I’ve dug further into this, and this problem is serious. It turns out it has nothing to do with replication; the query that pt-table-checksum is using to calculate chunk checksums is flawed.
The checksum query, as extracted from a binary log, is:
SELECT ‘schema name’, ‘table name’, ‘1’, NULL, NULL, NULL, COUNT(*) AS cnt, COALESCE(LOWER(CONV(BIT_XOR(CAST(CRC32(CONCAT_WS(’ #', id)) AS UNSIGNED)), 10, 16)), 0) AS crc FROM schema.table;
Now, let’s look at a sample table. Let’s say it has this set of rows on server 1:
±—±-------±-------------±-----------+
| id | lbc_id | rebill_depth | percentage |
±—±-------±-------------±-----------+
| 21 | 1 | 1 | 100 |
| 23 | 1 | 2 | 100 |
| 25 | 1 | 3 | 100 |
| 27 | 1 | 4 | 100 |
| 29 | 1 | 5 | 100 |
±—±-------±-------------±-----------+
And this set on server 2:
±—±-------±-------------±-----------+
| id | lbc_id | rebill_depth | percentage |
±—±-------±-------------±-----------+
| 21 | 1 | 1 | 100 |
| 22 | 1 | 2 | 100 |
| 24 | 1 | 3 | 100 |
| 26 | 1 | 4 | 100 |
| 28 | 1 | 5 | 100 |
±—±-------±-------------±-----------+
Notice that the data values are the same, but the row IDs are different.
Now, let’s take that query starting from the inside. We’ll skip a few steps and go as far as select CAST(CRC32(CONCAT_WS(‘#’, id)) AS UNSIGNED) FROM schema.table.
Server 1:
±----------------------------------------------+
| CAST(CRC32(CONCAT_WS(‘#’, id)) AS UNSIGNED) |
±----------------------------------------------+
| 4252452532 |
| 326707096 |
| 4196041389 |
| 336913281 |
| 4088188550 |
±----------------------------------------------+
Server 2:
±----------------------------------------------+
| CAST(CRC32(CONCAT_WS(‘#’, id)) AS UNSIGNED) |
±----------------------------------------------+
| 4252452532 |
| 1685985038 |
| 2367533627 |
| 1662243607 |
| 2225864208 |
±----------------------------------------------+
OK, this is as we expect. The first row checksum matches, and the remaining four don’t. So now let’s go out one set of braces and perform the BIT_XOR.
Server 1:
±-------------------------------------------------------+
| BIT_XOR(CAST(CRC32(CONCAT_WS(‘#’, id)) AS UNSIGNED)) |
±-------------------------------------------------------+
| 4088188550 |
±-------------------------------------------------------+
Server 2:
±-------------------------------------------------------+
| BIT_XOR(CAST(CRC32(CONCAT_WS(‘#’, id)) AS UNSIGNED)) |
±-------------------------------------------------------+
| 4088188550 |
±-------------------------------------------------------+
Ummmmmmmmmmmm… Houston, WE HAVE A PROBLEM.

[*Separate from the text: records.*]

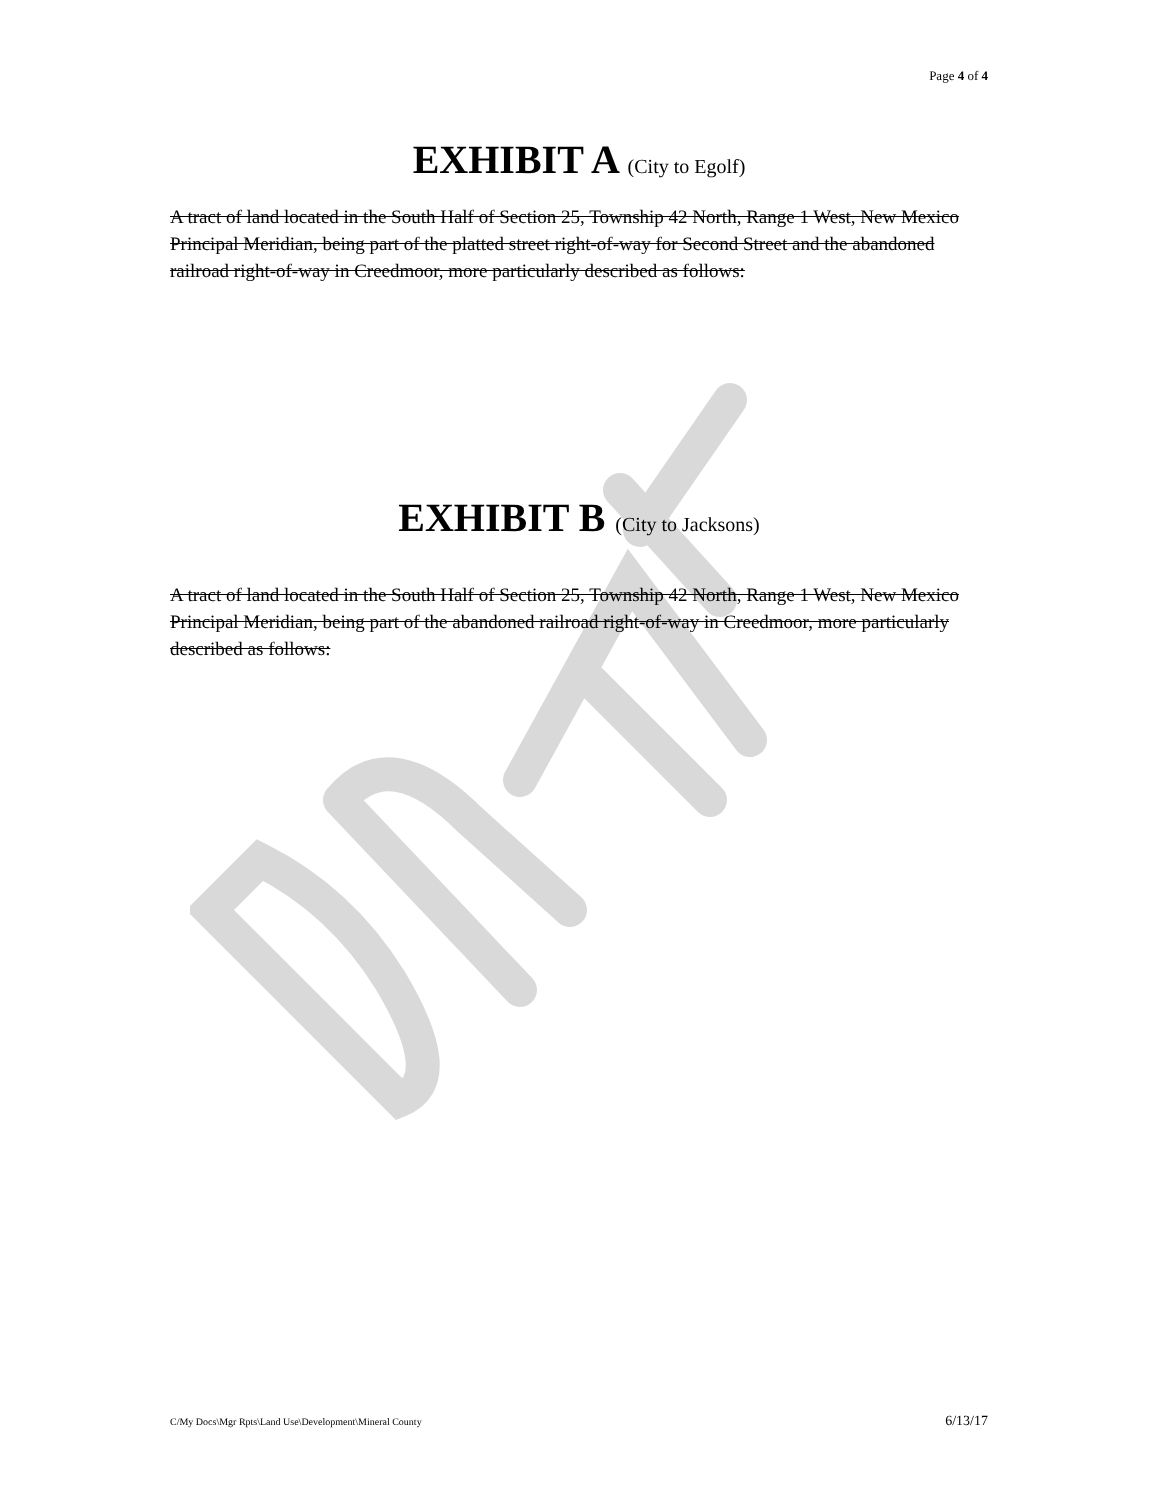Page 4 of 4
EXHIBIT A (City to Egolf)
A tract of land located in the South Half of Section 25, Township 42 North, Range 1 West, New Mexico Principal Meridian, being part of the platted street right-of-way for Second Street and the abandoned railroad right-of-way in Creedmoor, more particularly described as follows:
EXHIBIT B (City to Jacksons)
A tract of land located in the South Half of Section 25, Township 42 North, Range 1 West, New Mexico Principal Meridian, being part of the abandoned railroad right-of-way in Creedmoor, more particularly described as follows:
C/My Docs\Mgr Rpts\Land Use\Development\Mineral County 6/13/17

I note that CRC32 is being used here, and pt-table-checksum itself warns that CRC32 “is too prone to hash collisions”. But CRC32 is not the problem here. We are getting distinct sets of checksums out of CRC32. The problem is that we are getting distinct sets of CRC32 checksums that BIT_XOR to the same result. And from then on, everything outside that BIT_XOR doesn’t matter.
As a footnote, if we compare only the first FOUR rows of the table, we get different BIT_XOR results as we expect we should. But with five rows, the data values turn out to be just right to return the same BIT_XOR for both sets of rows. BIT-XOR is effectively being used here as a hash function itself, and it is a terribly, terribly weak one.
This is JUST ONE example table for which this occurs. The customer I am working with has numerous such tables.
It should also be noted that using a stronger hash function such as MD5 or murmur will GREATLY REDUCE the chance of a BIT_XOR collision, but will not eliminate it. But it is vital to understand that it is not actually the “real” hash function that is the weakness being demonstrated here — it is the XOR used as a hash function. It should also be noted that the smaller the number of rows in the table, the more likely an XOR collision is.